My memory, long accustom'd to receive

In deep-engraven lines, each varying trait

Past Times and Seasons wore, can find no date

Thro' many years, O! May, when thou hadst leave,

As now, of the great Sun, serene to weave

Thy fragrant chaplets; in poetic state

To call the jocund Hours on thee to wait,

Bringing each day, at morn, at noon, at eve,

His mild illuminations.—Nymph, no more

Is thine to mourn beneath the scanty shade

Of half-blown foliage, shivering to deplore

Thy garlands immature, thy rites unpaid;

Meads dropt with gold again to thee belong,

Soft gales, luxuriant bowers, and wood-land song.

Sonnet : XLIV

Rapt Contemplation, bring thy waking dreams

To this umbrageous vale at noon-tide hour,

While full of thee seems every bending flower,

Whose petals tremble o'er the shadow'd streams!

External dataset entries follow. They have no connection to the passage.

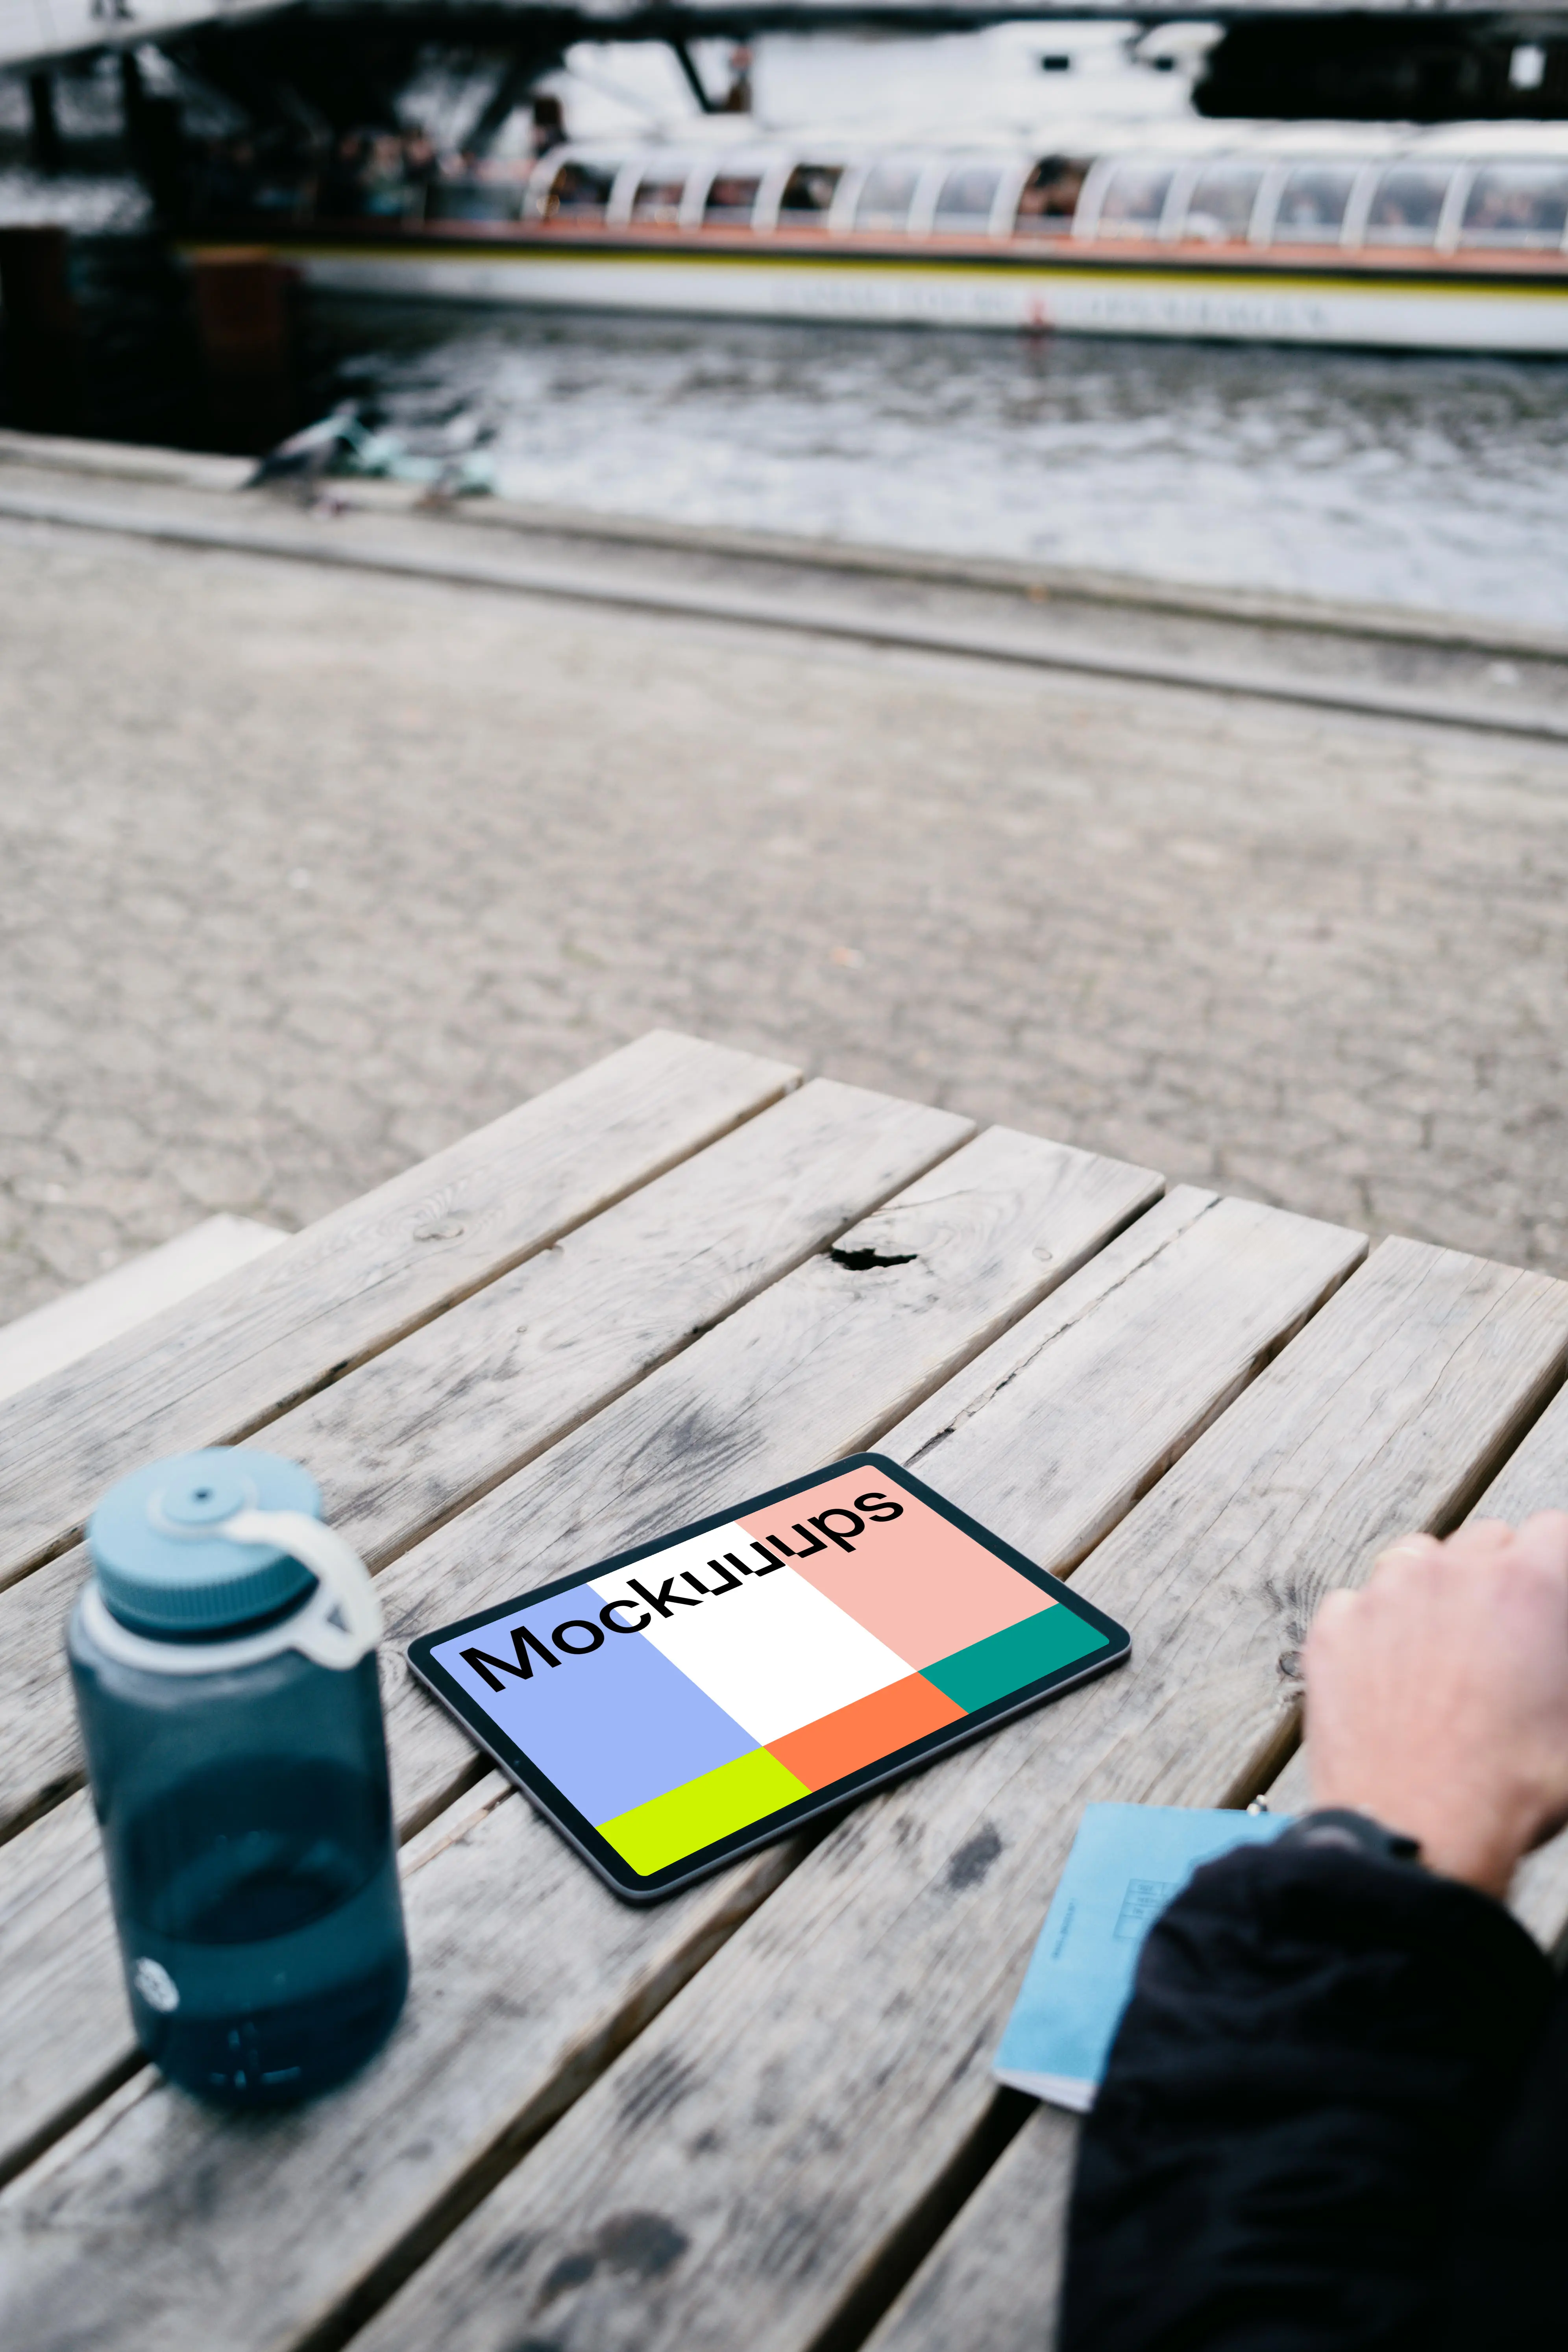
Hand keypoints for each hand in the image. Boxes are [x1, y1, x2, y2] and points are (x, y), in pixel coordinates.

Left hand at [1304, 1512, 1567, 1898]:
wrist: (1419, 1831)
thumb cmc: (1515, 1785)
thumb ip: (1561, 1656)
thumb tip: (1545, 1644)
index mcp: (1529, 1584)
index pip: (1552, 1532)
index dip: (1554, 1567)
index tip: (1549, 1599)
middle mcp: (1453, 1571)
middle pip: (1485, 1541)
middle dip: (1497, 1578)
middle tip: (1500, 1640)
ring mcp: (1384, 1595)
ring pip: (1417, 1561)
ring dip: (1434, 1592)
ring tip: (1444, 1655)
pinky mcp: (1333, 1627)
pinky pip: (1359, 1603)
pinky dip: (1374, 1629)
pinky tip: (1391, 1678)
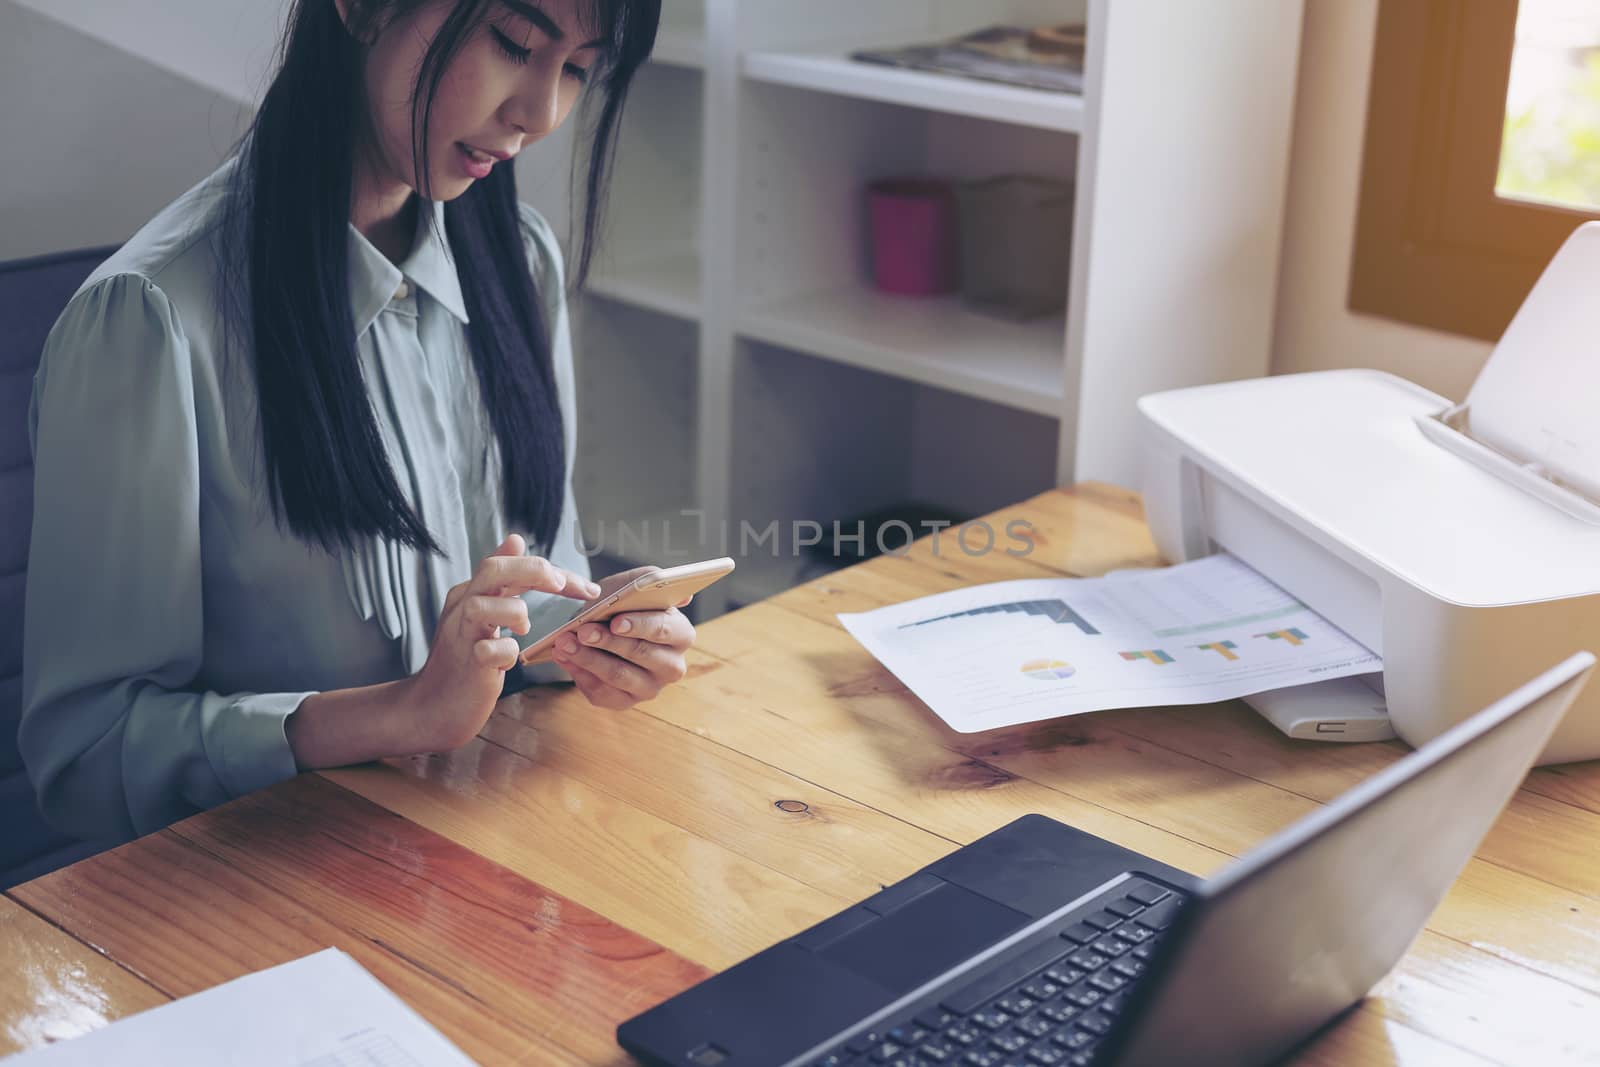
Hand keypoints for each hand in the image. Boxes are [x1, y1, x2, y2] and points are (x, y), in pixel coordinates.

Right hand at [404, 533, 598, 750]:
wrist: (434, 706)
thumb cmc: (465, 659)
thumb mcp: (483, 613)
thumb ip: (501, 581)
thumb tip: (515, 539)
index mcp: (470, 593)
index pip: (507, 563)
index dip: (548, 569)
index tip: (585, 587)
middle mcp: (462, 608)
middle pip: (492, 570)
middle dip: (533, 571)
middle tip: (562, 584)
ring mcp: (462, 636)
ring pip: (481, 606)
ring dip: (514, 612)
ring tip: (524, 628)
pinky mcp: (468, 666)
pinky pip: (488, 651)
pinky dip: (505, 652)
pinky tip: (510, 660)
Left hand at [551, 566, 695, 709]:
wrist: (604, 627)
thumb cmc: (623, 606)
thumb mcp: (633, 585)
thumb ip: (652, 582)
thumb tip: (684, 597)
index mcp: (681, 634)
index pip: (664, 630)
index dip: (640, 625)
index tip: (615, 621)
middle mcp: (672, 666)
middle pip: (640, 654)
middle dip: (607, 641)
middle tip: (582, 630)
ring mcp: (650, 688)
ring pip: (617, 675)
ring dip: (587, 657)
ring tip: (564, 642)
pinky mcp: (626, 702)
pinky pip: (602, 693)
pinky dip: (579, 674)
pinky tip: (565, 658)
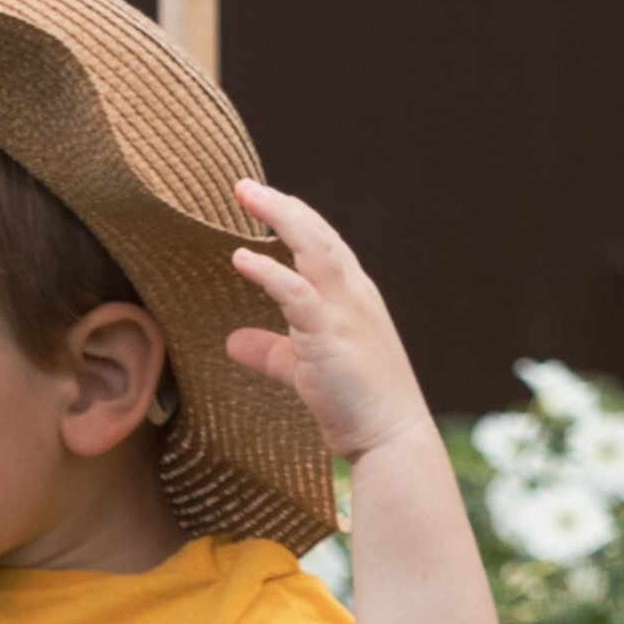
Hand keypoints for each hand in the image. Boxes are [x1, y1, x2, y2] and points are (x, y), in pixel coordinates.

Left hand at [223, 180, 429, 464]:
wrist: (390, 437)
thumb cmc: (355, 406)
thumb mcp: (304, 371)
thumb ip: (270, 352)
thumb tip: (233, 342)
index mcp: (353, 298)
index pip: (323, 245)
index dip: (293, 219)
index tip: (263, 201)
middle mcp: (354, 294)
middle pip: (317, 234)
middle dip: (282, 206)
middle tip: (243, 186)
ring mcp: (345, 311)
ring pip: (313, 248)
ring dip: (279, 218)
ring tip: (244, 197)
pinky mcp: (330, 336)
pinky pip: (297, 293)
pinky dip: (269, 271)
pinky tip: (241, 258)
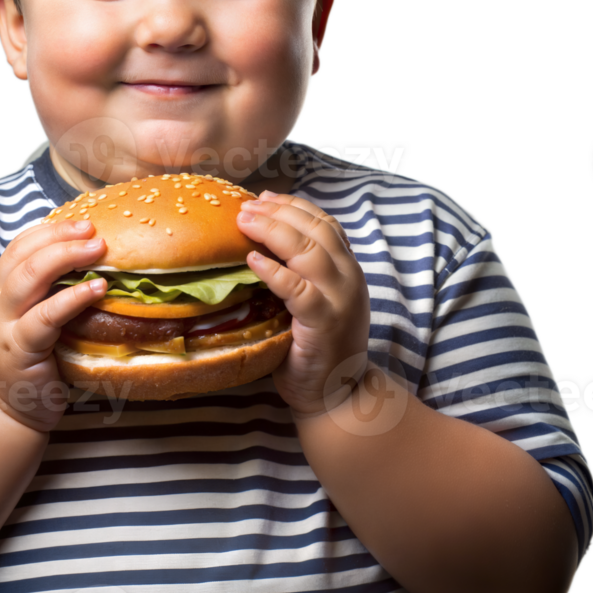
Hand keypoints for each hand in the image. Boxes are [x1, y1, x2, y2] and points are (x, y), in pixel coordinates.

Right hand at [0, 219, 107, 431]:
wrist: (7, 413)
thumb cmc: (32, 365)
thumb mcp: (37, 322)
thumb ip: (52, 296)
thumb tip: (98, 265)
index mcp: (2, 293)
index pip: (18, 247)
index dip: (48, 230)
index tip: (80, 220)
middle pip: (22, 256)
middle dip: (59, 237)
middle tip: (93, 229)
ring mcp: (5, 327)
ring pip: (27, 279)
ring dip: (64, 257)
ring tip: (98, 248)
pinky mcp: (19, 351)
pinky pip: (44, 317)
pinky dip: (71, 298)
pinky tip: (97, 289)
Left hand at [236, 192, 369, 416]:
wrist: (337, 395)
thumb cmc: (314, 347)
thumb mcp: (312, 301)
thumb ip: (299, 273)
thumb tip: (255, 243)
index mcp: (347, 269)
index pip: (324, 222)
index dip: (293, 205)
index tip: (264, 196)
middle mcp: (349, 278)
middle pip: (315, 229)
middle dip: (279, 211)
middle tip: (246, 206)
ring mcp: (340, 300)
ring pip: (309, 252)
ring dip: (273, 231)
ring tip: (244, 221)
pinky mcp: (324, 323)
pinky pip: (298, 290)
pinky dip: (274, 271)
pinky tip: (252, 260)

Give thou Honora's image, when her beams,

Youth, beauty, kindness, shone;—what time she wore

That smile, of gentle, yet resistless power

To sooth each painful Passion's wild extremes.

Here shall no empty, vain Intruder chase,

With idle converse, thy enchantment warm,

That brings, in all its interest, all its grace,

The dear, persuasive, visionary Form.

Can real Life a rival blessing boast

When thou canst thus restore Honora early lost?